(Data records)
::::

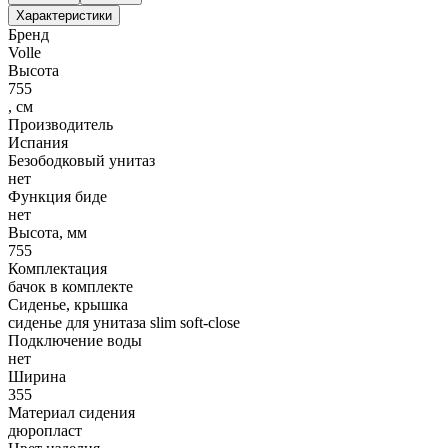
Характеристики
Бренд
Volle
Высота
755
,
см
Производитель
Испания
Безободковый унитаз
нет
Функция биде
нет
Высота, мм
755
Комплектация
бачок в комплекте
Сиденье, крышка
сиденье для унитаза slim soft-close
Подключение воды
нет
Ширина
355
Материал сидения
дюропласт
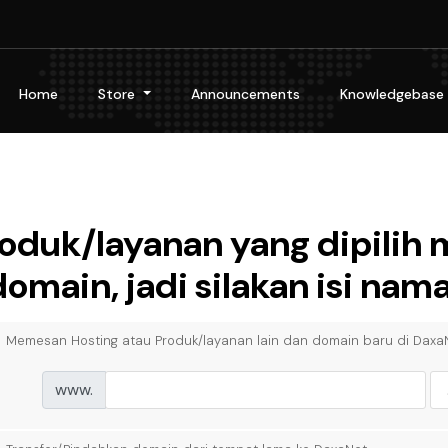
Home
Store
Announcements
Knowledgebase
oduk/layanan yang dipili
domain, jadi silakan isi na
Memesan Hosting atau Produk/layanan lain dan domain baru di Daxa
www.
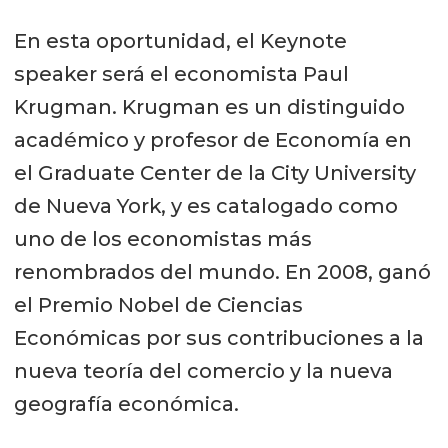
En esta oportunidad, el Keynote
speaker será el economista Paul
Krugman. Krugman es un distinguido
académico y profesor de Economía en
el Graduate Center de la City University
de Nueva York, y es catalogado como
uno de los economistas más
renombrados del mundo. En 2008, ganó
el Premio Nobel de Ciencias
Económicas por sus contribuciones a la
nueva teoría del comercio y la nueva
geografía económica.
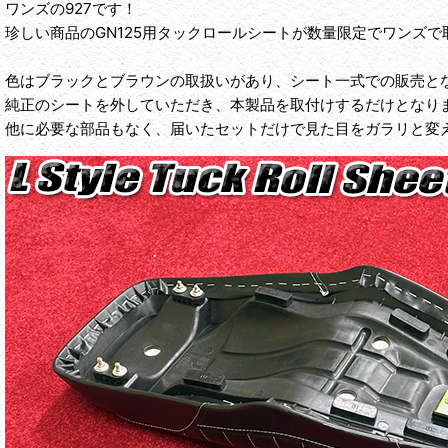
ワンズの927です！
珍しい商品のGN125用タックロールシートが数量限定でワンズ
色はブラックとブラウンの取扱いがあり、シート一式での販売と
純正のシートを外していただき、本製品を取付けするだけとなり
他に必要な部品もなく、届いたセットだけで見た目をガラリと変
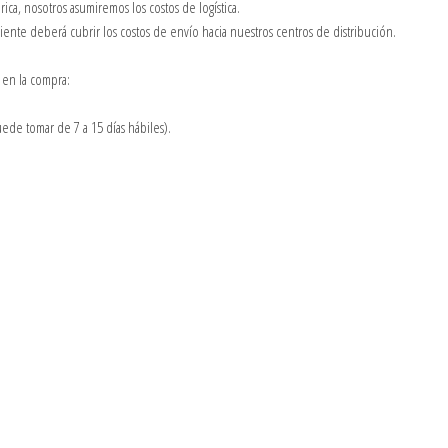
ica, nosotros asumiremos los costos de logística.
cliente deberá cubrir los costos de envío hacia nuestros centros de distribución.
 en la compra:
ede tomar de 7 a 15 días hábiles).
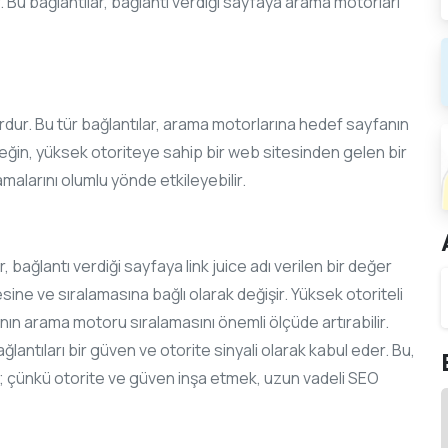
r. Bu bağlantılar, bağlantı verdiği sayfaya arama motorları
surdur. Bu tür bağlantılar, arama motorlarına hedef sayfanın
neğin, yüksek otoriteye sahip bir web sitesinden gelen bir
alarını olumlu yönde etkileyebilir.
, bağlantı verdiği sayfaya link juice adı verilen bir değer
sine ve sıralamasına bağlı olarak değişir. Yüksek otoriteli
nın arama motoru sıralamasını önemli ölçüde artırabilir.
lantıları bir güven ve otorite sinyali olarak kabul eder. Bu,
şır; çünkü otorite ve güven inşa etmek, uzun vadeli SEO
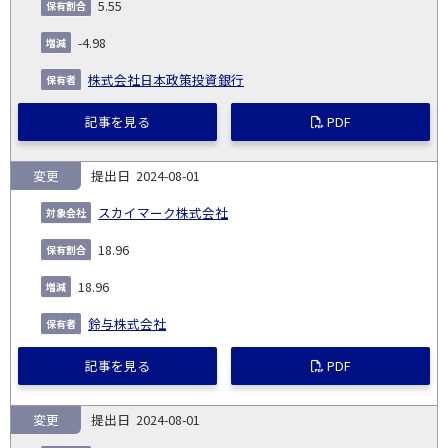
5.55
-4.98
株式会社日本政策投資銀行
記事を見る
PDF
変更
2024-08-01
スカイマーク株式会社
18.96
18.96
鈴与株式会社
記事を見る
PDF
変更
2024-08-01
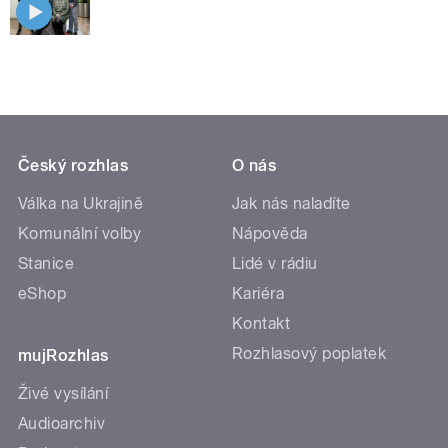
Český rozhlas
O nás
Válka na Ukrajině
Jak nás naladíte
Komunální volby
Nápověda
Stanice
Lidé v rádiu
eShop
Kariéra
Kontakt
Rozhlasový poplatek
mujRozhlas
Živé vysílání
Audioarchiv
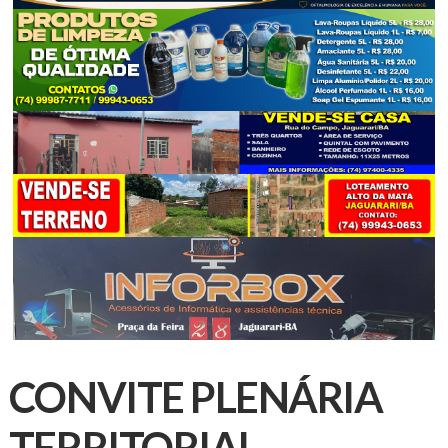
CONVITE PLENÁRIA
TERRITORIAL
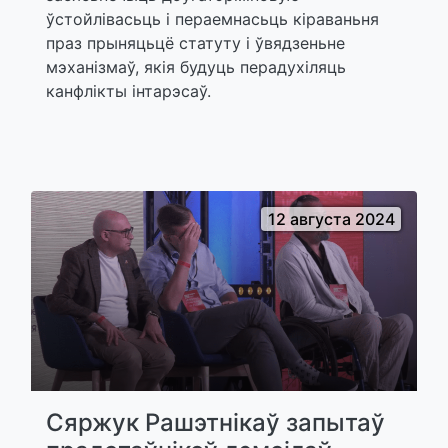
ўстойлівасьць і пераемнасьць кіраваньня
праз прыняцьцё статуту і ўвядзеньне
мэханізмаў, якія будуць перадухіляць
канфлікты інтарэсаў.
12 августа 2024
Сяржук Рашэтнікаў запытаў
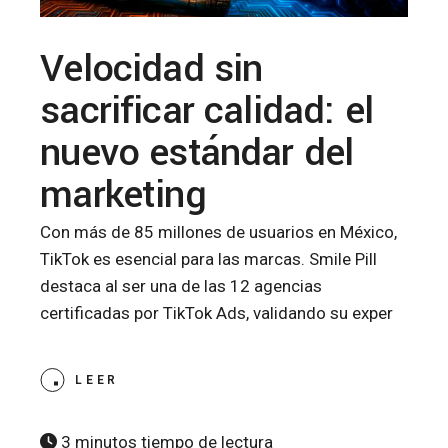
Velocidad sin
sacrificar calidad: el
nuevo estándar del
marketing
Con más de 85 millones de usuarios en México,
TikTok es esencial para las marcas. Smile Pill
destaca al ser una de las 12 agencias
certificadas por TikTok Ads, validando su exper
LEER
3 minutos tiempo de lectura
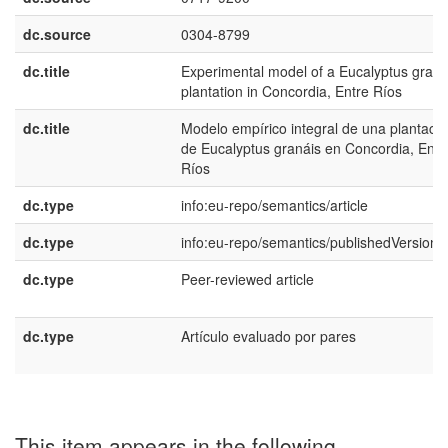
dc.source
0304-8799
dc.title
Experimental model of a Eucalyptus grand
plantation in Concordia, Entre Ríos
dc.title
Modelo empírico integral de una plantaci
de Eucalyptus granáis en Concordia, Entr
Ríos
dc.type
info:eu-repo/semantics/article
dc.type
info:eu-repo/semantics/publishedVersion
dc.type
Peer-reviewed article
dc.type
Artículo evaluado por pares
This item appears in the following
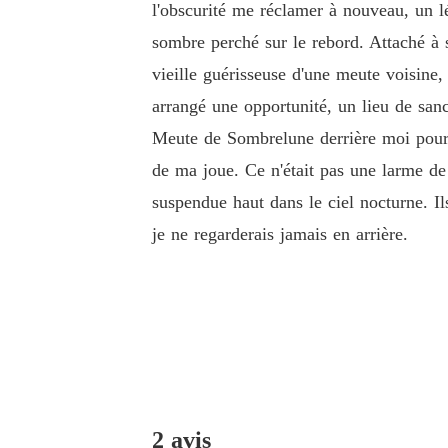
l'obscurité me réclamer à nouveau, un lé
sombre perché sur le rebord. Attaché à s
vieille guérisseuse d'une meute voisine,
arrangé une opportunité, un lieu de san
Meute de Sombrelune derrière moi pour t
de ma joue. Ce n'était pas une larme de 
suspendue haut dans le ciel nocturne. Ils
je ne regarderais jamais en arrière.
2 avis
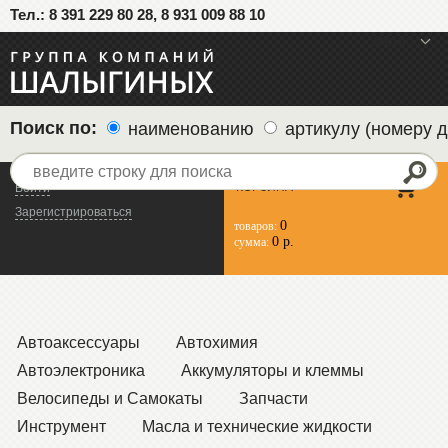
Тел.: 8 391 229 80 28, 8 931 009 88 10
меню
Поиск по:
наименованию
артикулу (номеру д
КОРЗИНА
Войти
Зарегистрироваться
0
товаров:
0 р.
сумма:
Автоаксессуары
Автохимия
Автоэлектроника
Аккумуляторы и клеммы
Велосипеды и Самокаты
Запчасти
Инструмент
Масла и технические жидкости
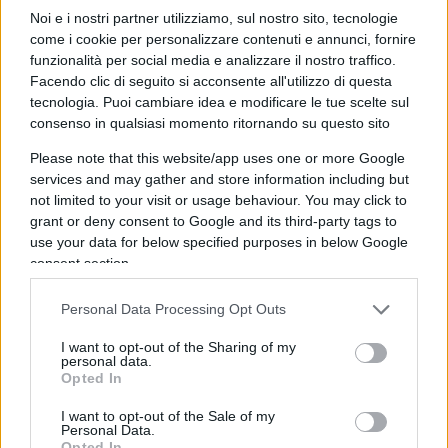
nel rispetto delle forme, le nostre libertà
Noi e i nostri partner utilizziamo, sul nostro sito, tecnologie
come i cookie per personalizzare contenuti e annunci, fornire
venissero compresse, sospese, senza che gli
funzionalità per social media e analizzare il nostro traffico.
organi teoricamente preposti a garantirne il
Facendo clic di seguito si acconsente all'utilizzo di questa
rispetto – presidenza della Repubblica e Corte
tecnologia. Puoi cambiare idea e modificare le tue scelte sul
costituzionale – muovessero un dito. Anzi,
consenso in qualsiasi momento ritornando su questo sito
ratificando lo scempio
.
Please note that this website/app uses one or more Google
services and may gather and store information including but
not limited to your visit or usage behaviour. You may click to
Gli articoli 3 e 32
non hanno impedito di
grant or deny consent to Google and its third-party tags to
discriminarci, o di costringerci a vaccinare i nostri
use your data for below specified purposes in below Google
figli perché non venissero discriminati, sulla base
consent section.
di un falso assunto scientifico, per una scelta che
Personal Data Processing Opt Outs
riguardava la nostra salute, il nostro corpo.
L’articolo 13
non ha impedito di rinchiuderci in
I want to opt-out of the Sharing of my
personal data.
casa.
Gli articoli 1 e 4
non hanno impedito che
Opted In
alcuni di noi venissero privati di lavoro e
I want to opt-out of the Sale of my
stipendio.
L’articolo 17
non ha impedito di vietare
Personal Data.
Opted In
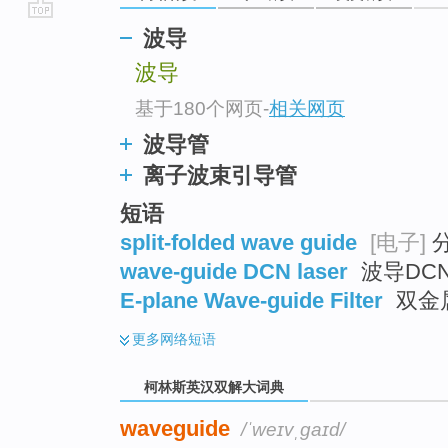
go
波导
top
波导
基于180个网页
-
相关网页
波导管
离子波束引导管
短语
split-folded wave guide
[电子]
wave-guide DCN laser
波导DC
E-plane Wave-guide Filter
双金
更多
网络短语
柯林斯英汉双解大词典
waveguide
/ˈweɪvˌɡaɪd/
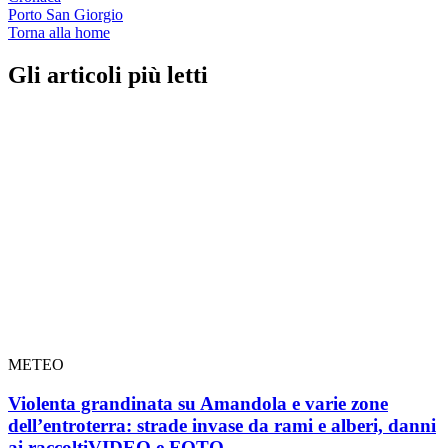
Porto San Giorgio
Torna alla home
Gli articoli più letti
METEO
Violenta grandinata su Amandola e varie zone
dell’entroterra: strade invase da rami e alberi, danni
ai raccolti
VIDEO e FOTO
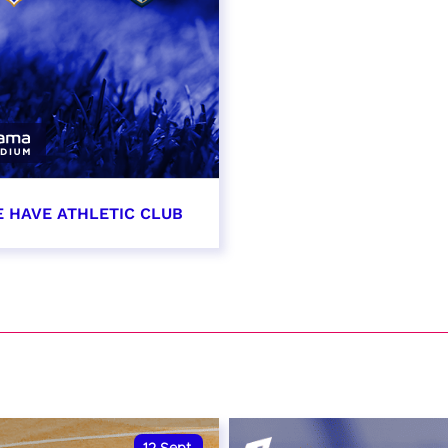
E HAVE ATHLETIC CLUB
t 2026 - 21:00
VER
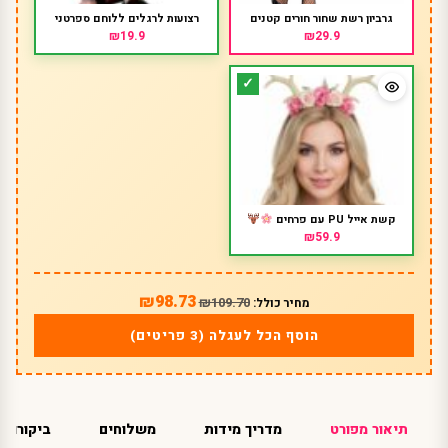
גרביון רשת שחור חורים קטנים
רצועות לרגלים ללוחם ספרטני
₪19.9
₪29.9
קשת אייל PU עם פרחים
₪59.9
₪98.73
₪109.70
מחיר כולל:
הוסף הכל לעגלה (3 פריטים)
תיאור מפורט
מדריך מידות
משלוחים
ביקורות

::::

> [What is needed]: Return all lines in the data that include the word "arama".

> [Answer area]:
r. Bu bağlantılar, bağlantı verdiği sayfaya arama motorları
surdur. Bu tür bağlantılar, arama motorlarına hedef sayfanın
nın arama motoru sıralamasını önemli ölçüde artırabilir.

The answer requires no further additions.